Alessan poured a bit more wine in his cup, Fergal's eyes on the business. He'd been offered a portion but disdained it with an insolence that Alessan excused only because the lad had worked so diligently at any task assigned him. But then, the work had been to save runners, and the boy had obviously inherited his grandfather's total commitment to the breed.

"You say Runel died?" Dag continued, finding it hard to comprehend how few of his old cronies remained. "Did all his bloodline go?"

"The oldest son and his family are safe in the hold."

"Ah, well, he's the right one for it. I'll just have a look at that brown mare. She could foal tonight. Come along, Fergal." Dag swung his splinted leg off the bench and took up the crutches Tuero had contrived for him. For just a moment, Fergal looked rebellious.

"I'll come with you if I may," Rill said, rising and unobtrusively assisting Dag. "A birth is a happy moment!"

Fergal was on his feet in an instant, extremely possessive of Dag and unwilling to share the man's attention with anyone, not even with Nerilka, for whom he had taken a curious liking.

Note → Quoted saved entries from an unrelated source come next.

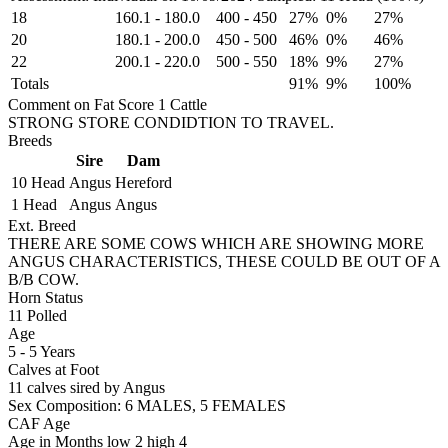
18
160.1
-
180.0
400
-
450
27%
0%
27%
20
180.1
-
200.0
450
-
500
46%
0%
46%
22
200.1
-
220.0
500
-
550
18%
9%
27%
Totals
91%
9%
100%
Comment on Fat Score 1 Cattle
STRONG STORE CONDIDTION TO TRAVEL.
Breeds
Sire
Dam
10 Head
Angus
Hereford
1 Head
Angus
Angus
Ext. Breed
THERE ARE SOME COWS WHICH ARE SHOWING MORE
ANGUS CHARACTERISTICS, THESE COULD BE OUT OF A
B/B COW.
Horn Status
11
Polled
Age
5 - 5 Years
Calves at Foot
11 calves sired by Angus
Sex Composition:
6 MALES, 5 FEMALES
CAF Age
Age in Months
low 2
high 4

Tuero watched the curious trio until they had left the hall. "I know I've seen that woman before."

"I have, too," Desdra said, "or maybe her kinfolk. Faces have got blurred. Overdose!" She was leaning back against the wall behind her, hands limp in her lap, a few wisps of dark hair escaping from the tight braids. "When this is over tomorrow, I'm going to sleep and sleep and sleep. Anyone, anyone whosoever attempts to rouse me, shall be ... shall be ... I'm too tired to think of something suitably vile."